--- Records contained in a dataset ---
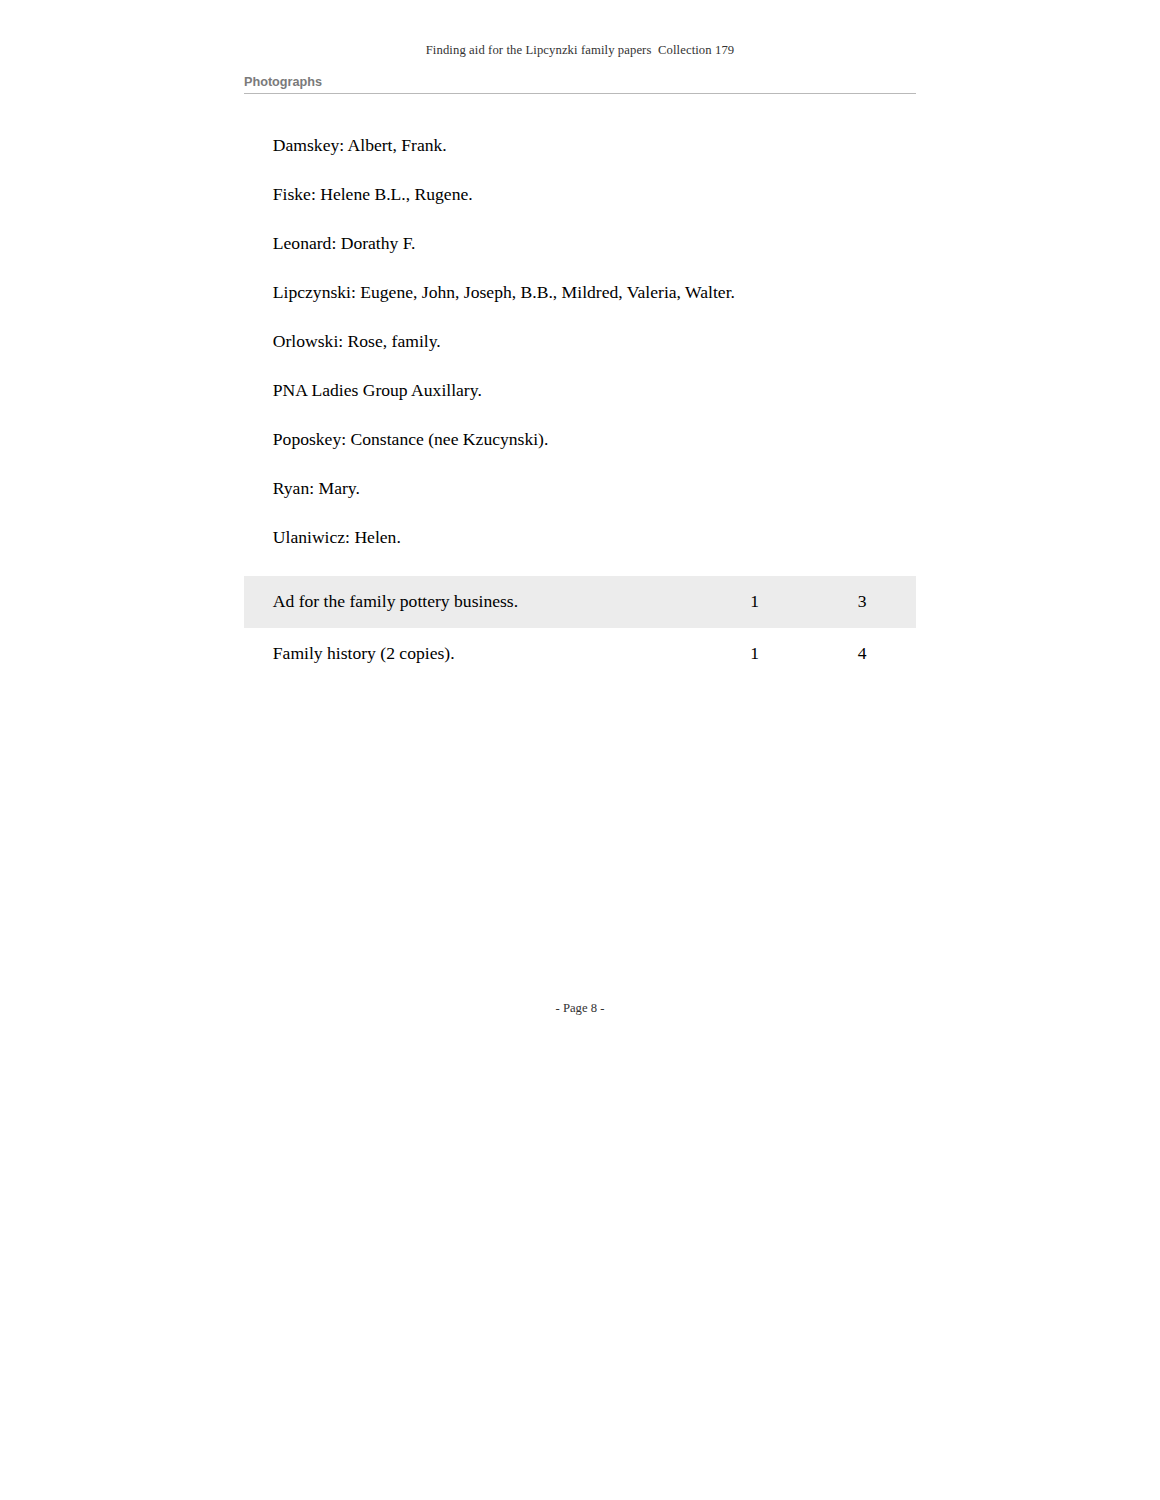Finding aid for the Lipcynzki family papers Collection 179
Photographs
Damskey: Albert, Frank.
Fiske: Helene B.L., Rugene.
Leonard: Dorathy F.
Lipczynski: Eugene, John, Joseph, B.B., Mildred, Valeria, Walter.
Orlowski: Rose, family.
PNA Ladies Group Auxillary.
Poposkey: Constance (nee Kzucynski).
Ryan: Mary.
Ulaniwicz: Helen.
| Ad for the family pottery business. | 1 | 3 |
| Family history (2 copies). | 1 | 4 |
- Page 8 -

--- Assigned task ---
Every line above should be printed again word for word, without its pictures.

--- Result of the exercise ---
Finding aid for the Lipcynzki family papers Collection 179
Photographs
Damskey: Albert, Frank.
Fiske: Helene B.L., Rugene.
Leonard: Dorathy F.
Lipczynski: Eugene, John, Joseph, B.B., Mildred, Valeria, Walter.
Orlowski: Rose, family.
PNA Ladies Group Auxillary.
Poposkey: Constance (nee Kzucynski).
Ryan: Mary.
Ulaniwicz: Helen.
| Ad for the family pottery business. | 1 | 3 |
| Family history (2 copies). | 1 | 4 |
- Page 8 -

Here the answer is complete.